Problem statement: In the Galbraith statement on Kurdistan, what led Galbraith to regard the Iraqi Kurdish aspiration for independence as justified, and why did he consider independence necessary? Answer in one to three sentences.

Peter Galbraith statement on activities in Kurdistan

A Statement on My Activities in Kurdistan
Peter W. Galbraith

Recent reports on my activities in Kurdistan call for a response. I have been both a writer on Iraq and an active participant in events there. After being an eyewitness to Saddam Hussein’s genocide against the Kurds in the 1980s, I came to the view that the Iraqi Kurdish aspiration for independence was morally justified and the only sure means of protecting the Kurdish people. In late 2003 and early 2004, I helped Kurdistan’s leaders draft a proposal for a self-governing Kurdistan that was submitted to the Coalition Provisional Authority on February 11, 2004, for inclusion in Iraq’s interim constitution. Under the proposal, Kurdistan had its own government and military, Kurdistan law prevailed over Iraqi law, and Kurdistan controlled its own natural resources, including oil.

Data excerpt:
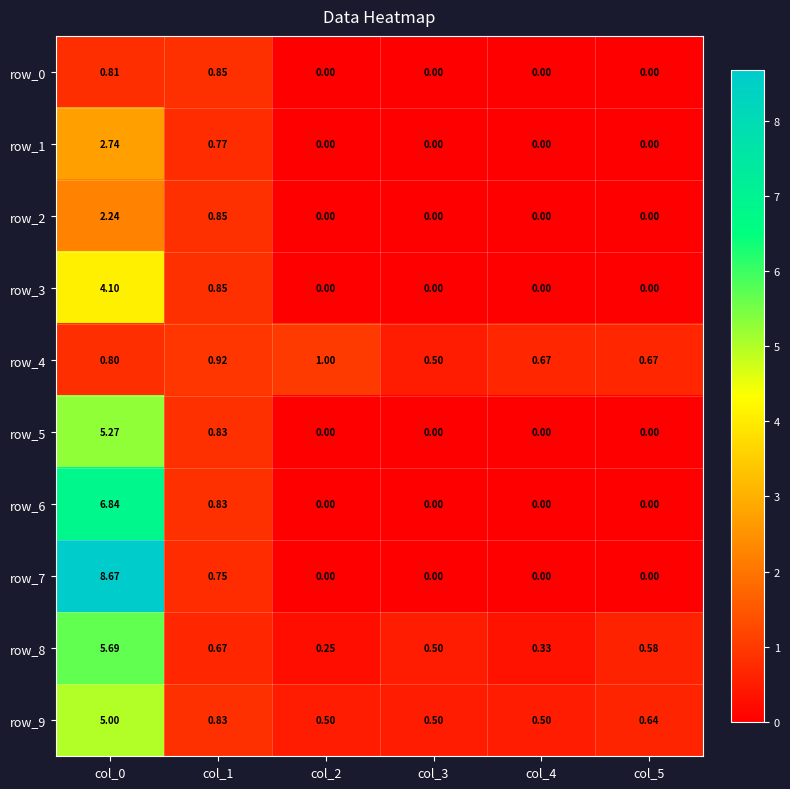

What is the difference between the highest and lowest values at col_2?

1.0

Exercise solution: Galbraith saw Saddam Hussein's genocide against the Kurds in the 1980s firsthand. That experience convinced him that the aspiration was morally justified and that independence was the only sure means of protecting the Kurdish people.